• _Objectives_:
- a) Answer these from the passage about Dame Edna:
(i) In what city and year was Dame Edna created?
(ii) What greeting opened her shows?
(iii) What did she toss into the audience to close them?
- b) Carry the passage about Dame Edna forward past its last sentence.

• _Passage to read_:
From her creation in Melbourne in 1955 to what would be her final performance in 2020 for the BBC, Dame Edna towered over audiences in one-woman shows across Australia to London’s West End and Broadway and was a ubiquitous and blinding presence in sequins and rhinestones on television all over the English-speaking world.

She was born just an “everage” Australian housewife but evolved over decades into a larger-than-life national and international treasure. Her schtick was spoofing first suburban pretensions, then the cult of celebrity that her own rise to fame coincided with.

Humphries originally conceived the character under the influence of Dadaism, and a lot of drinking, as he later confessed. Dame Edna’s resurrection in the 1970s was a part of her creator’s own rehabilitation following a battle with alcoholism.

One part Don Rickles, another a jewel-draped, side-eyed Oprah, Dame Edna triumphed on stage with her Tony Award and Drama Desk-winning performance in “Dame Edna: The Royal Tour,” in 1999, and later in “Dame Edna: Back With a Vengeance” in 2004 and “All About Me,” a revue with singer and pianist Michael Feinstein, in 2010.

Those shows and all of Dame Edna’s appearances opened with her signature greeting, “Hellooooo, Possums!” and closed with the “housewife superstar” tossing fresh gladiolas into the audience.

In between, Dame Edna’s fans would come in for a drubbing, as she cocked her wisteria-toned bouffant to the front row: “I know, dear. I used to make my own clothes, too.”

Once a mousy brunette under pillbox hats, Edna blossomed as she flaunted bourgeois bigotries for laughs, even as she skewered them.

• _Given entries_:
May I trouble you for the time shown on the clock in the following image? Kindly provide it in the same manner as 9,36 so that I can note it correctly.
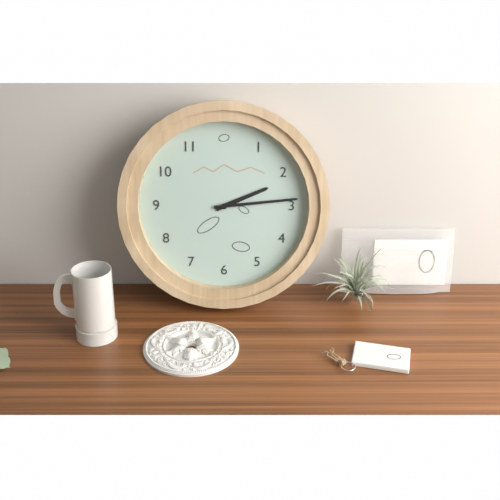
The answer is 2,14
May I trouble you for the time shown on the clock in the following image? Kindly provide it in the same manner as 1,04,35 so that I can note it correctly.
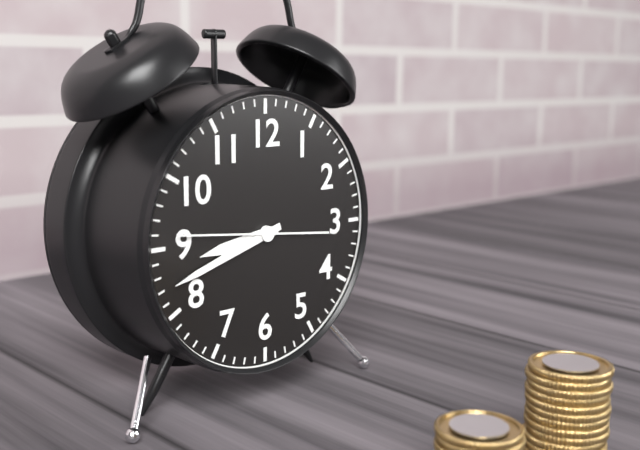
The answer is 8,42,46
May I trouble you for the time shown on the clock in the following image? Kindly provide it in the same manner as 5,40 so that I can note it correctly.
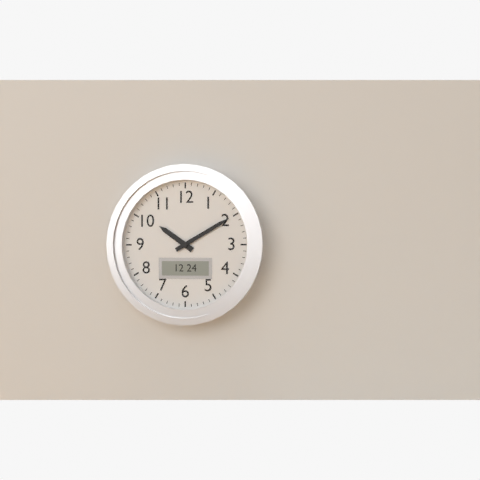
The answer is 10,10
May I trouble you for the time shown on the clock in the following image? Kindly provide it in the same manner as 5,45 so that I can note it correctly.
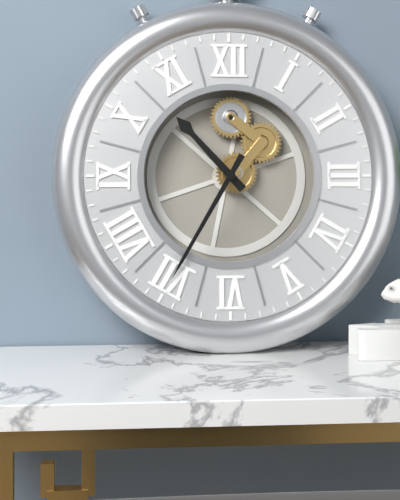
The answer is 10,35
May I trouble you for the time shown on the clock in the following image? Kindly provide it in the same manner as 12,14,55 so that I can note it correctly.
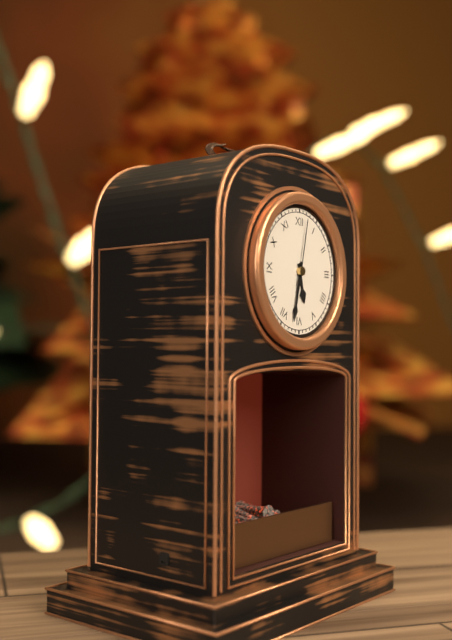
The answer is 5,32,02
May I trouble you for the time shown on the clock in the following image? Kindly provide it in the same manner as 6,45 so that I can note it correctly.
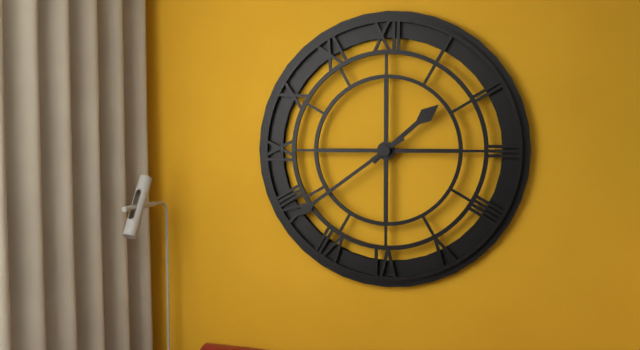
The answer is 1,39
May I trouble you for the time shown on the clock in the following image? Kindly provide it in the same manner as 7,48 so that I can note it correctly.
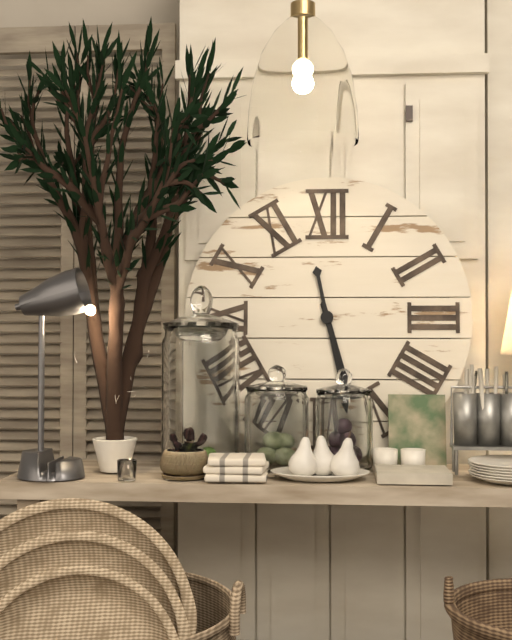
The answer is 5,28
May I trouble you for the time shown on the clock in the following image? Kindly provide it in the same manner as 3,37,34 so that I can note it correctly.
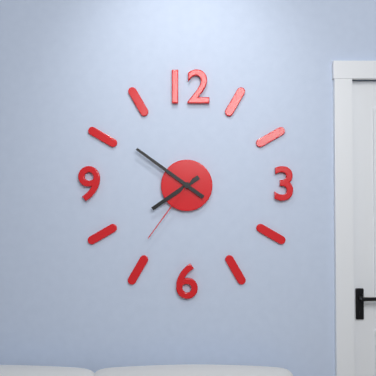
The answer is 7,51,36
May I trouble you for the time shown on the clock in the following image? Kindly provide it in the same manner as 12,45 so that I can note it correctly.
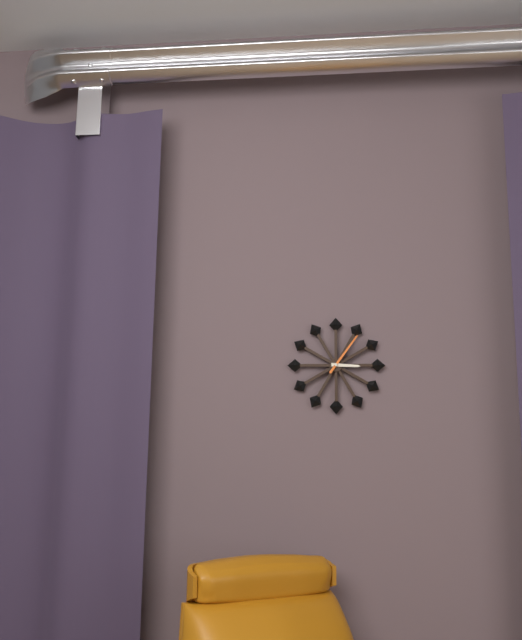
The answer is 3,06
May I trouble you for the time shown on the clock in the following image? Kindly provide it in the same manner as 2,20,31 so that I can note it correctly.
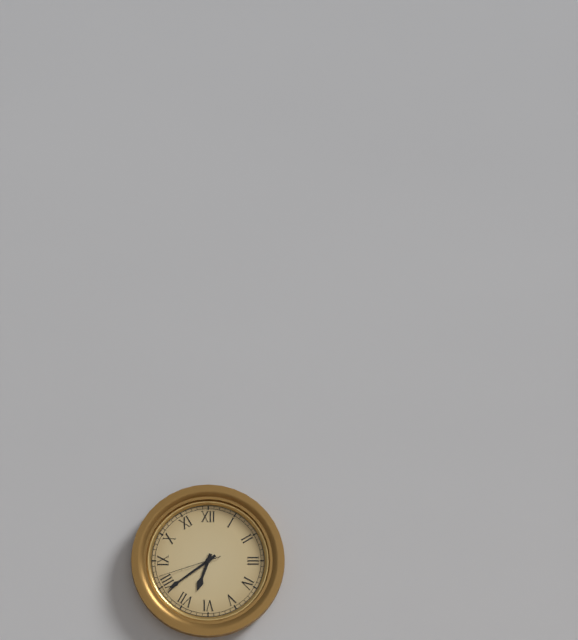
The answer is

• _Outputs by task_:
- a)
(i) Melbourne, 1955
(ii) "Hellooooo, Possums!"
(iii) Fresh gladiolas

- b)
Her one-woman shows threw a spotlight on the performer’s favorite subject, herself, and the constellation of concerns that revolved around her. Of her husband and children, Dame Edna said: “I made a decision: I put my family last.”

Even the royal family, Dame Edna intimates by her own account, could be burdensome. “I’ve had to change my telephone number several times to stop them ringing me.”

While Dame Edna acknowledged cultivating and maintaining her star status wasn’t easy (“Good self-esteem is very important. I look in the mirror and say, ‘Edna, you are gorgeous, gorgeous, gorgeous’”), she had no qualms cutting her fellow celebrities down to size.

“You’ve had nine hits this year,” she purred at Michael Bolton in an interview with the American singer. “On your website.”

According to her autobiography, My Gorgeous Life, Edna May Beazley was born in Wagga Wagga, Australia, sometime in the 1930s. She was an ordinary housewife who found sudden acclaim after winning a nationwide competition, the Lovely Mother Quest.

Dame Edna’s husband, Norm, was a chronic invalid “whose prostate has been hanging over me for years.” He died long ago. Her survivors include an adored son, Kenny, who designed all her gowns; another, less adored son, Bruce; and a despised daughter, the wayward Valmai. “She steals things. Puts them in her pantyhose. Particularly frozen chickens when she’s in a supermarket.”

A second daughter, Lois, was abducted by a “rogue koala” as an infant and never seen again, though her mother never gave up hope.

“Every time I pass a eucalyptus tree, I look up,” Dame Edna told NPR in 2015.

In addition to her memoir My Gorgeous Life (1989), Dame Edna is the author of Dame Edna’s Bedside Companion (1983) and Dame Edna’s Coffee Table Book (1977). Her discography includes the album The Dame Edna Party Experience (1989) and the hit single Disco Matilda (1979).

“I’m, as it were, in the wings, and she’s onstage,” Humphries explained in a 2015 interview with Australia’s ABC. “And every now and then she says something extremely funny, and I stand there and think, ‘I wish I’d thought of that.’”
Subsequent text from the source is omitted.